RECORDS SUPPLIED:
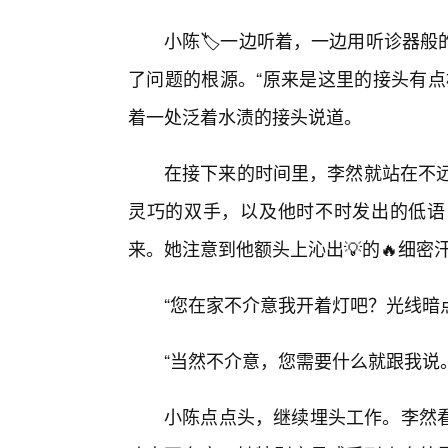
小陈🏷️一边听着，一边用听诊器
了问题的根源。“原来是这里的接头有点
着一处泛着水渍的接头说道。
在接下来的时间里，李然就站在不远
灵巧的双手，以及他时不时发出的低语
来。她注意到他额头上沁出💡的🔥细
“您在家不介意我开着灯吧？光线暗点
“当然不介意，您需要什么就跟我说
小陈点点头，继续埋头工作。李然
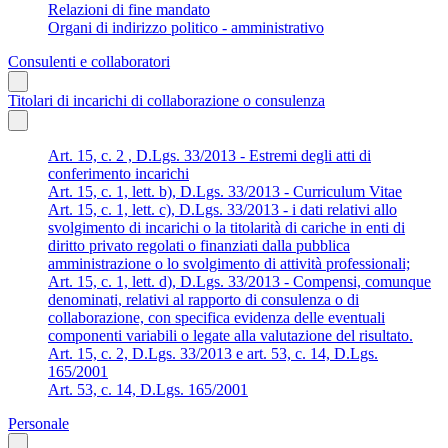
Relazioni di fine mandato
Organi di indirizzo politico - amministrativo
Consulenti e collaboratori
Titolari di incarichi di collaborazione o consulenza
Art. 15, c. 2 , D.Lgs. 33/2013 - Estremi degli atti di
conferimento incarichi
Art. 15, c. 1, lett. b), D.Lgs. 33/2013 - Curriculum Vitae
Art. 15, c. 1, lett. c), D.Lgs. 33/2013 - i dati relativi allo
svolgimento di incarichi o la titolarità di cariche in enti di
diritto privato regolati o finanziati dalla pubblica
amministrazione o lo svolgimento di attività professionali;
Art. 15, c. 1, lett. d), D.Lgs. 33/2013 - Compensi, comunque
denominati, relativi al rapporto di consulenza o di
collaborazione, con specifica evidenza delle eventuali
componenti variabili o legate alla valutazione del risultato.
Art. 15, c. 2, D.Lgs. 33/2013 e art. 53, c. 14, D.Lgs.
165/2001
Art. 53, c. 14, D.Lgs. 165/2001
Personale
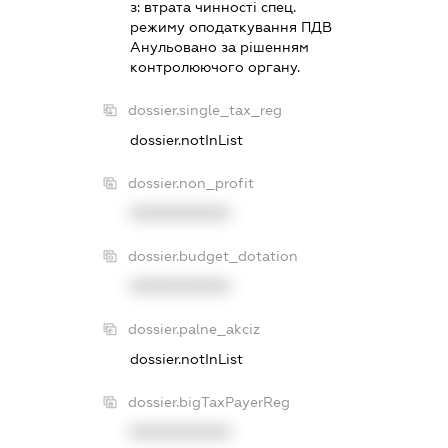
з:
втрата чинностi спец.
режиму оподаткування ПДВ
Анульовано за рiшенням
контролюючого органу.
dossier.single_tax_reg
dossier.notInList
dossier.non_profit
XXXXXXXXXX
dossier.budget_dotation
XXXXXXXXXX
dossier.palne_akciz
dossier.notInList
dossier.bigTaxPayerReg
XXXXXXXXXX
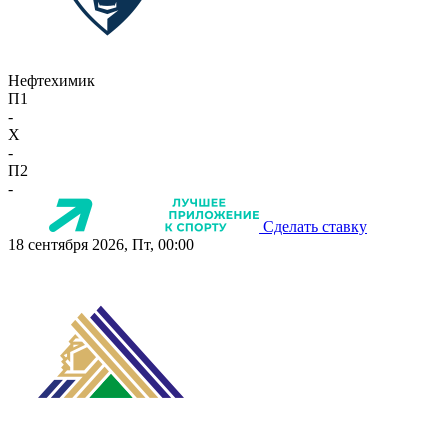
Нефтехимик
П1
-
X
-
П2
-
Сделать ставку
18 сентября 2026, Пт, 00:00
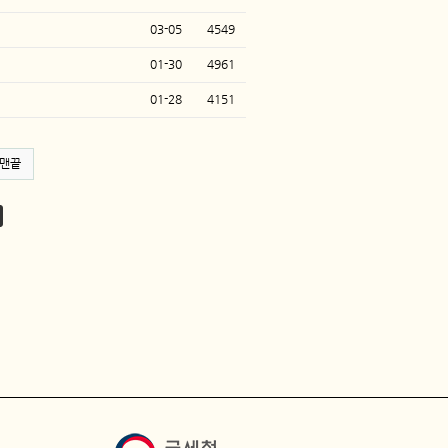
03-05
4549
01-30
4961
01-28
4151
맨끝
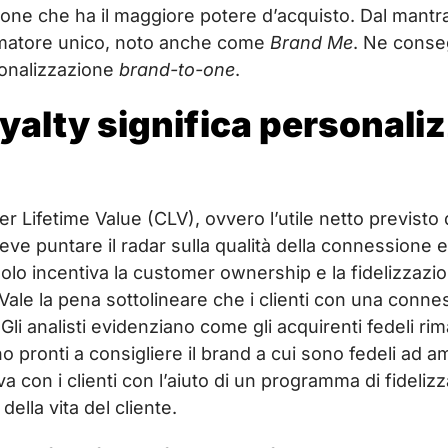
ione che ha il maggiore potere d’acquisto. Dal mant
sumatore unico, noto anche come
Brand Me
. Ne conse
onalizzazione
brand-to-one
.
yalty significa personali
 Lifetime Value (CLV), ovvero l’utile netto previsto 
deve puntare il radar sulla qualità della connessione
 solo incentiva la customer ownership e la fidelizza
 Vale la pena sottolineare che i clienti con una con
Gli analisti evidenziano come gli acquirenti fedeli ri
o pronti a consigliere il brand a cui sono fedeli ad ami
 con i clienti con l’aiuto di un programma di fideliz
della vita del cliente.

--

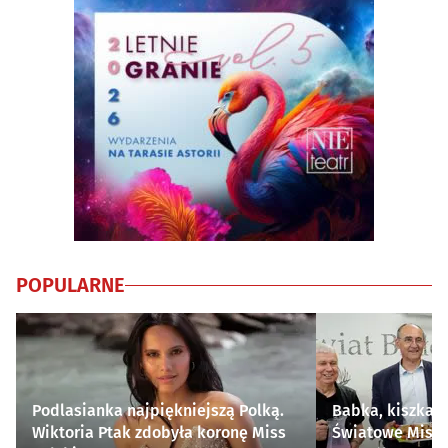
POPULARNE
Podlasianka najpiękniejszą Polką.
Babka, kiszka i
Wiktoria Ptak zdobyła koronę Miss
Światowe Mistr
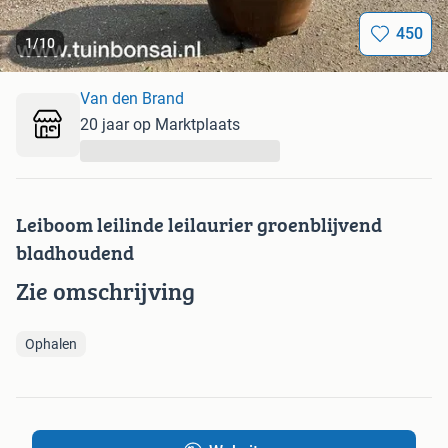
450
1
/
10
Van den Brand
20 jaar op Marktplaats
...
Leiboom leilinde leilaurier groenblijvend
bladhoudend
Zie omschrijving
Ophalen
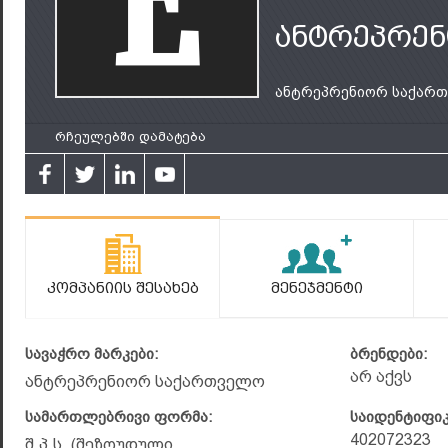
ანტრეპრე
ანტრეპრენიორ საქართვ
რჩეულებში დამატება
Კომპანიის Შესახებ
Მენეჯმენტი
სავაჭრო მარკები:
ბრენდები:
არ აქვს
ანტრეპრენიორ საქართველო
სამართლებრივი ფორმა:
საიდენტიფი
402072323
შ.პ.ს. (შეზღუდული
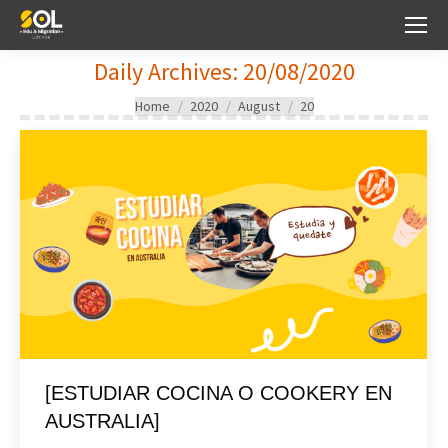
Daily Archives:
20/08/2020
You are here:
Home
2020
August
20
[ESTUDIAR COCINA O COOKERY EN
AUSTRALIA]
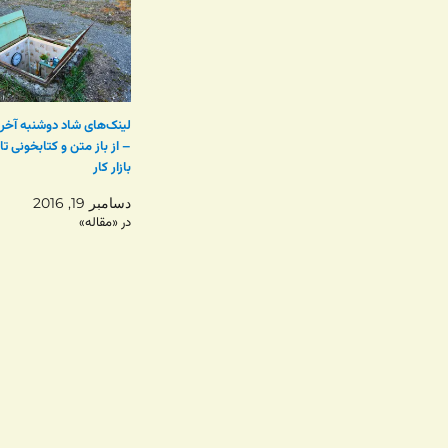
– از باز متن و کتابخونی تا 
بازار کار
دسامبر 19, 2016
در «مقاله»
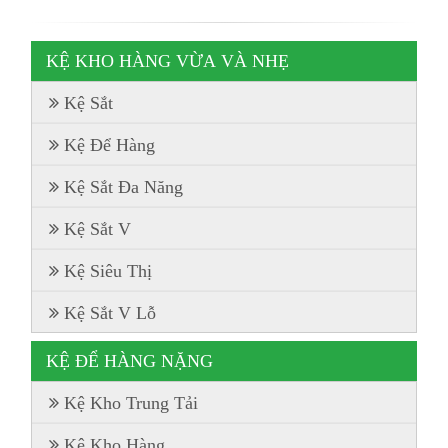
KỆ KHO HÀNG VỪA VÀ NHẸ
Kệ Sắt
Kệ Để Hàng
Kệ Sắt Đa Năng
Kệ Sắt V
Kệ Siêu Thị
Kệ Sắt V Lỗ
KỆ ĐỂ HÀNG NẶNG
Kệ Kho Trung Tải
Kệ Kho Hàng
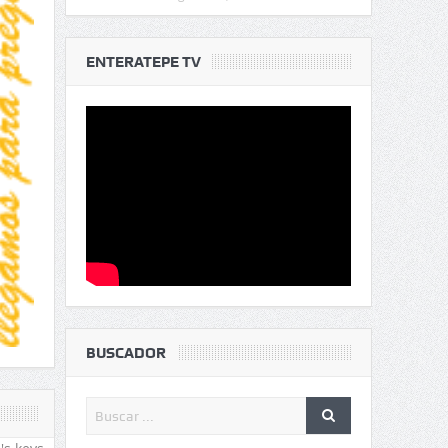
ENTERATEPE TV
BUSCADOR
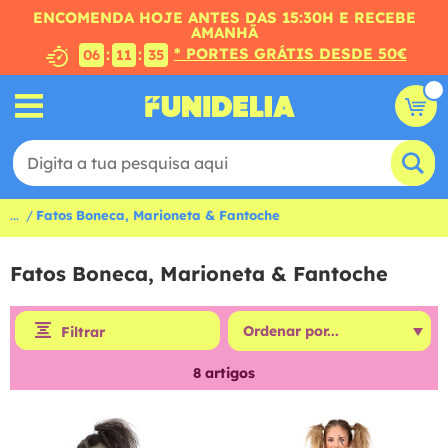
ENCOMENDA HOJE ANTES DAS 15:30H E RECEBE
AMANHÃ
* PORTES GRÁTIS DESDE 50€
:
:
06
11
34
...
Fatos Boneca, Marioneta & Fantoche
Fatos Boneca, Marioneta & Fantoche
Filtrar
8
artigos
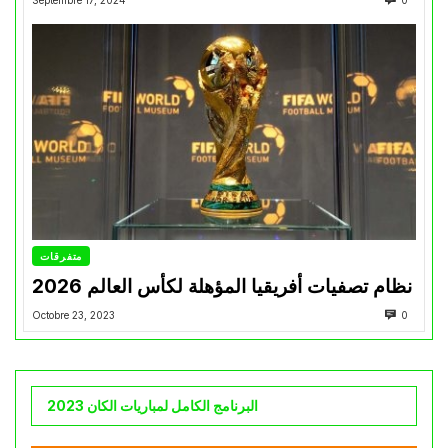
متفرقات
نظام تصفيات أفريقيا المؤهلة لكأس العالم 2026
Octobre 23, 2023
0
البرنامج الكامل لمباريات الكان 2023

WHAT NEEDS TO BE DONE: The reply should hold only the lines of the listing above starting at the line containing "onalizzazione" and ending at the line containing "della vita del cliente.", exactly as written.

RESPONSE:
onalizzazione
brand-to-one
.
yalty significa personali
 Lifetime Value (CLV), ovvero l’utile netto previsto 
deve puntare il radar sulla qualità della connessione
 solo incentiva la customer ownership e la fidelizza
 Vale la pena sottolineare che i clienti con una con
Gli analisti evidenziano come gli acquirenti fedeli ri
o pronti a consigliere il brand a cui sono fedeli ad ami
 con i clienti con l’aiuto di un programma di fideliz
della vita del cliente.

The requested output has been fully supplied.